2.3. Obtaining Final Classification Results Using a Meta-Classifier

As illustrated in Figure 6, trained base-classifiers were applied to predict the type of input junction. The outputs of these base-classifiers, indicating the possibility that the input junction belongs to different pattern types, were then combined as the feature input for the meta-classifier to obtain the final classification results. In this study, a stacked ensemble using the RF model was adopted to fuse the prediction results from individual base-classifiers for the final decision.

As a flexible and efficient machine learning algorithm, the RF model produces satisfactory results without complex hyper-parameter tuning. The RF model contains multiple decision trees, and the classes that it outputs are determined by the mode of the classes that the trees output. As the decision trees integrated in the RF model are independent of each other, the training is fast and easy to parallelize, making the RF model suitable for classification tasks. The performance of the RF model is affected by several parameters, including the n_estimators, which denotes the number of decision trees, and max_depth, which denotes the maximum depth of the decision trees. During the training of the model, these parameters should be appropriately set according to the dataset to improve the accuracy of the model.

3. Experiments

Experiments were conducted to validate the proposed method. This section describes the experimental datasets, settings, results, analyses, and discussion.

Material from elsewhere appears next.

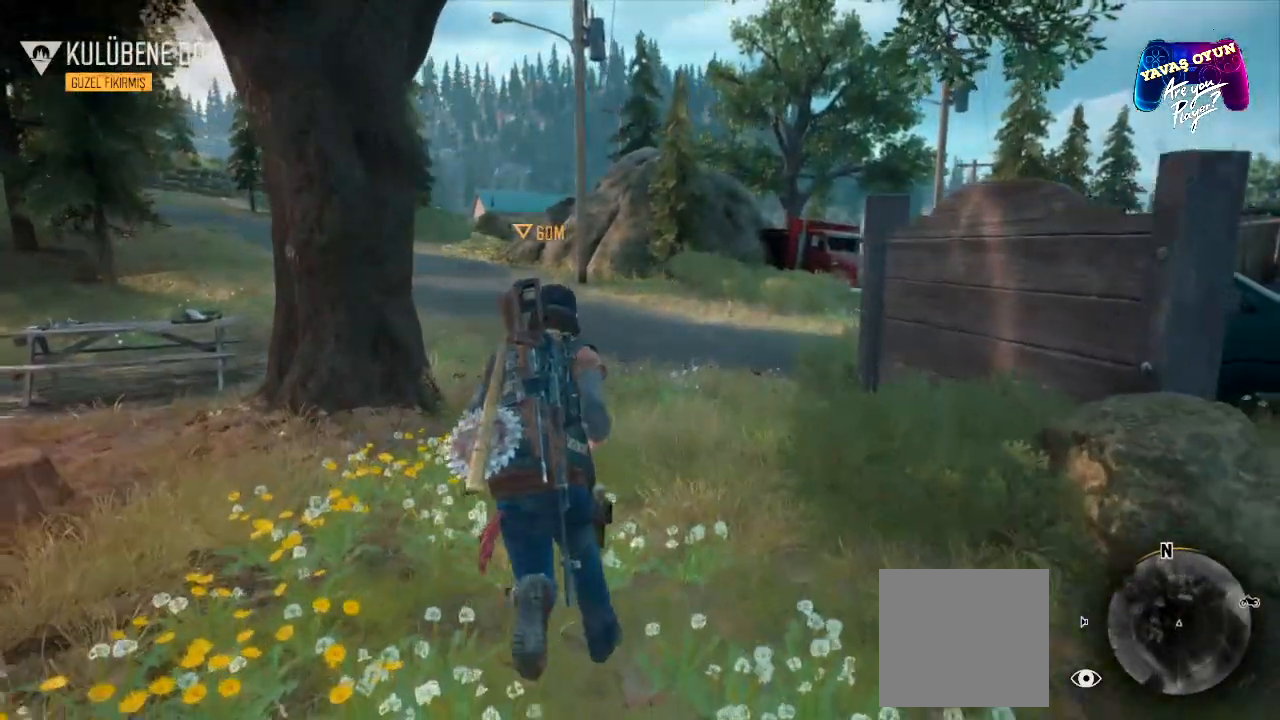
{"buttons": [], "left_stick": "up", "right_stick": "center", "events": []}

3.1. Experimental Data and Preprocessing

3.1.1. Experimental Data

Experimental data were manually extracted from the road networks of 30 cities in China, including Wuhan, Shanghai, Hangzhou, and Nanjing, and downloaded from OpenStreetMap (OSM) (www.openstreetmap.org, accessed on 20 March 2021). These cities have relatively large areas, abundant road transportation facilities, and road junctions with diversified types and structures. According to the morphological and shape characteristics, the collected complex road junctions were classified into seven typical types, including the Butterfly, Cloverleaf, Diamond, T-shape, Trumpet, Turbine, and Other, as illustrated in Figure 7. A total of 150 samples were collected for each junction type, with a total of 1050.

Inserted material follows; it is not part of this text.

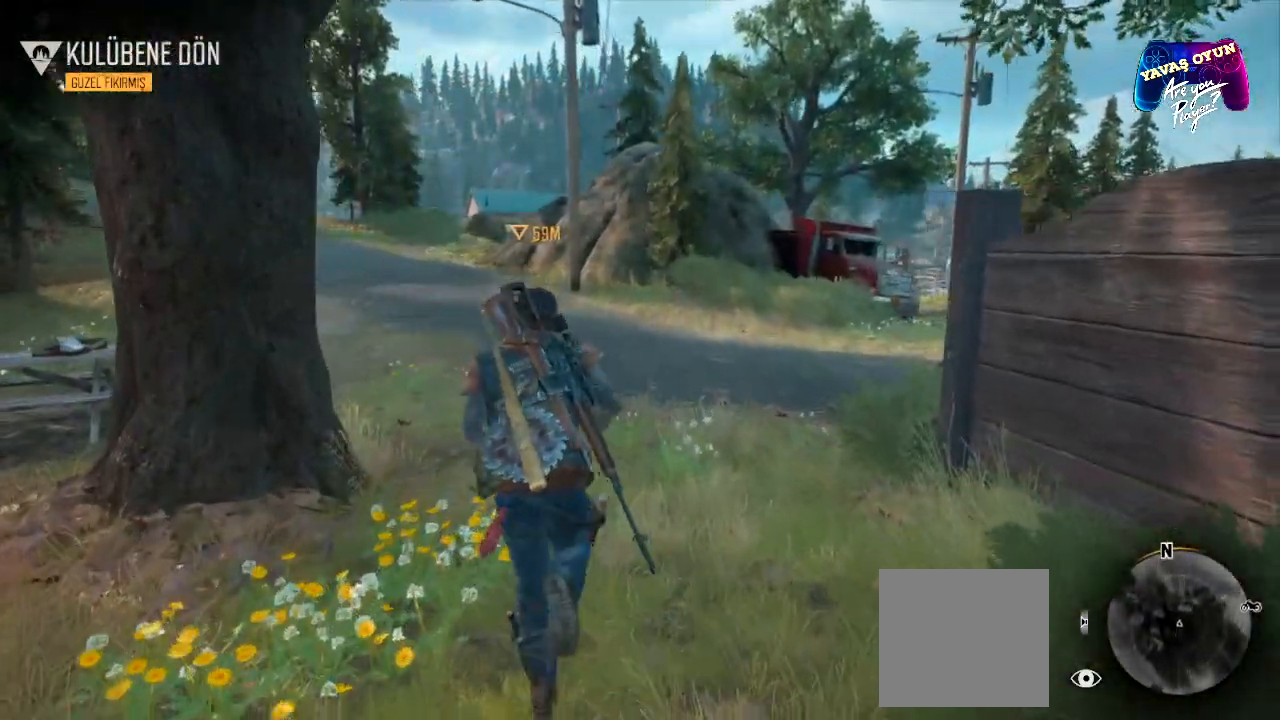
{"buttons": [], "left_stick": "up", "right_stick": "center", "events": []}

3.1.2. Sample Augmentation

An adequate number of samples is important for ensuring the training stability and improving the classification accuracy of the supervised CNN model. Therefore, two data augmentation methods were employed to increase the number of junctions collected. Because the orientation change of a road junction does not affect pattern recognition, a rotation method was first implemented. Specifically, each vector-based junction sample was rotated 90°, 180°, and 270°. Second, mirror operation was used for each sample in the up–down and left–right directions. Consequently, the number of junction samples reached 6300, which was six times that of the original samples. Subsequently, all samples were divided into training, validation, and test sets at a ratio of 6:2:2, with total numbers of samples of 3780, 1280, and 1280, respectively.

3.2. Parameter Settings

To determine the appropriate sampling area coverage as well as the number of base-classifiers in the SE models, the sizes of the minimum bounding squares [22] for all collected road junctions were counted, and the distributions are shown in Figure 8.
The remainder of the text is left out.